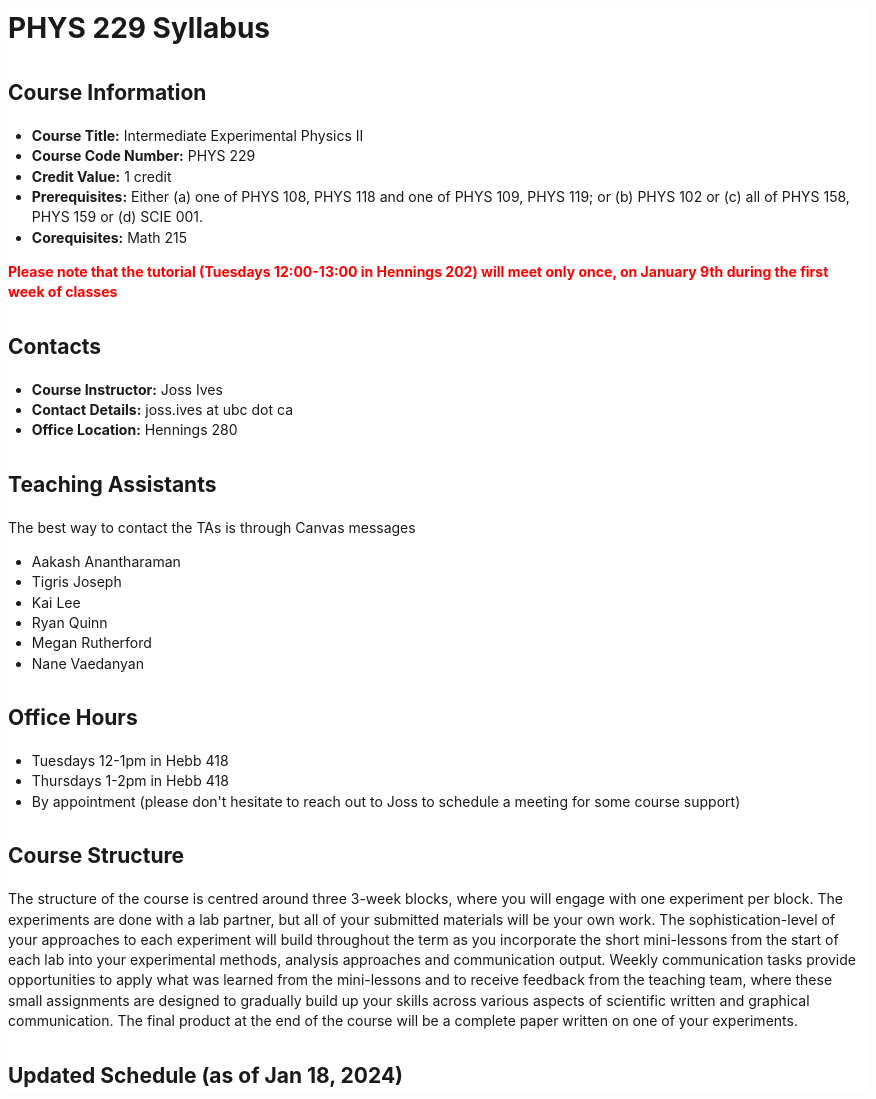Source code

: # PHYS 229 Syllabus

## Course Information
- **Course Title:** Intermediate Experimental Physics II
- **Course Code Number:** PHYS 229
- **Credit Value:** 1 credit
- **Prerequisites:** Either (a) one of PHYS 108, PHYS 118 and one of PHYS 109, PHYS 119; or (b) PHYS 102 or (c) all of PHYS 158, PHYS 159 or (d) SCIE 001.
- **Corequisites:** Math 215

<span style="color:red;">**Please note that the tutorial (Tuesdays 12:00-13:00 in	Hennings 202) will meet only once, on January 9th during the first week of classes**</span>

## Contacts
- **Course Instructor:** Joss Ives
- **Contact Details:** joss.ives at ubc dot ca
- **Office Location:** Hennings 280


## Teaching Assistants
The best way to contact the TAs is through Canvas messages
- Aakash Anantharaman
- Tigris Joseph
- Kai Lee
- Ryan Quinn
- Megan Rutherford
- Nane Vaedanyan

## Office Hours
- Tuesdays 12-1pm in Hebb 418
- Thursdays 1-2pm in Hebb 418
- By appointment (please don't hesitate to reach out to Joss to schedule a meeting for some course support)

## Course Structure
The structure of the course is centred around three 3-week blocks, where you will engage with one experiment per block. The experiments are done with a lab partner, but all of your submitted materials will be your own work. The sophistication-level of your approaches to each experiment will build throughout the term as you incorporate the short mini-lessons from the start of each lab into your experimental methods, analysis approaches and communication output. Weekly communication tasks provide opportunities to apply what was learned from the mini-lessons and to receive feedback from the teaching team, where these small assignments are designed to gradually build up your skills across various aspects of scientific written and graphical communication. The final product at the end of the course will be a complete paper written on one of your experiments.

## Updated Schedule (as of Jan 18, 2024)
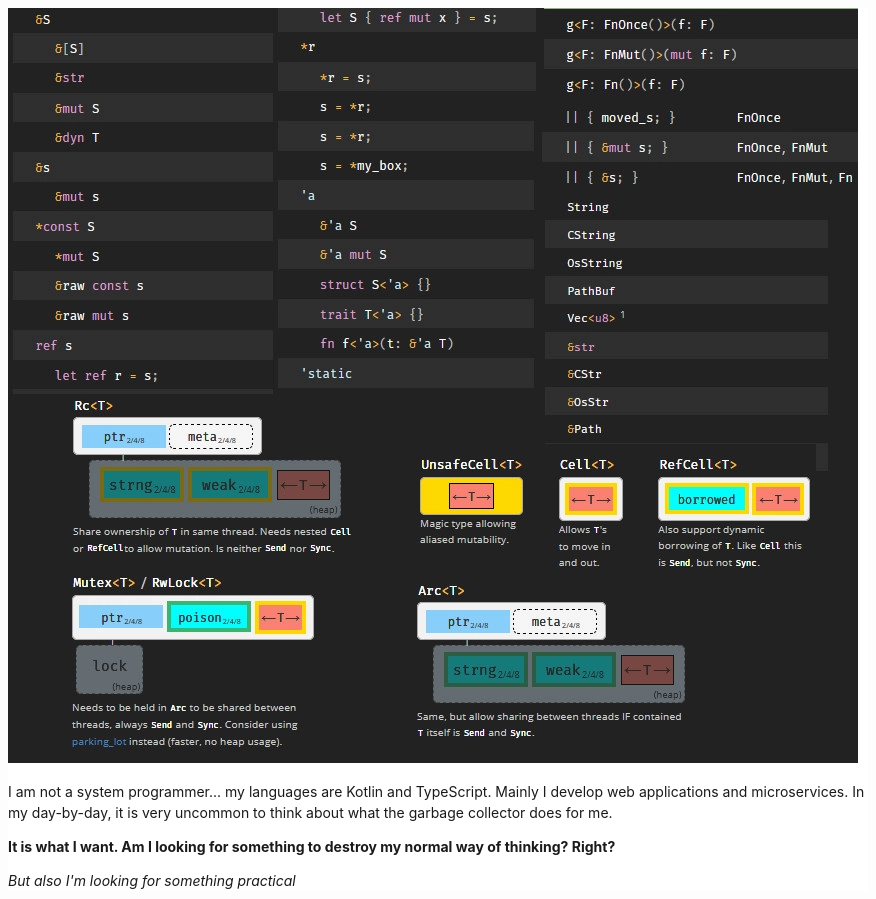 ![rust choices](/img/rust_choices.webp)

I am not a system programmer... my languages are Kotlin and TypeScript. Mainly I develop web applications and microservices. In my day-by-day, it is very uncommon to think about what the garbage collector does for me. 

**It is what I want. Am I looking for something to destroy my normal way of thinking? Right?**

*But also I'm looking for something practical*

Job item: Pull together all lines from the data that mention the word "Hebb".

Problem solution:
- Tuesdays 12-1pm in Hebb 418
- Thursdays 1-2pm in Hebb 418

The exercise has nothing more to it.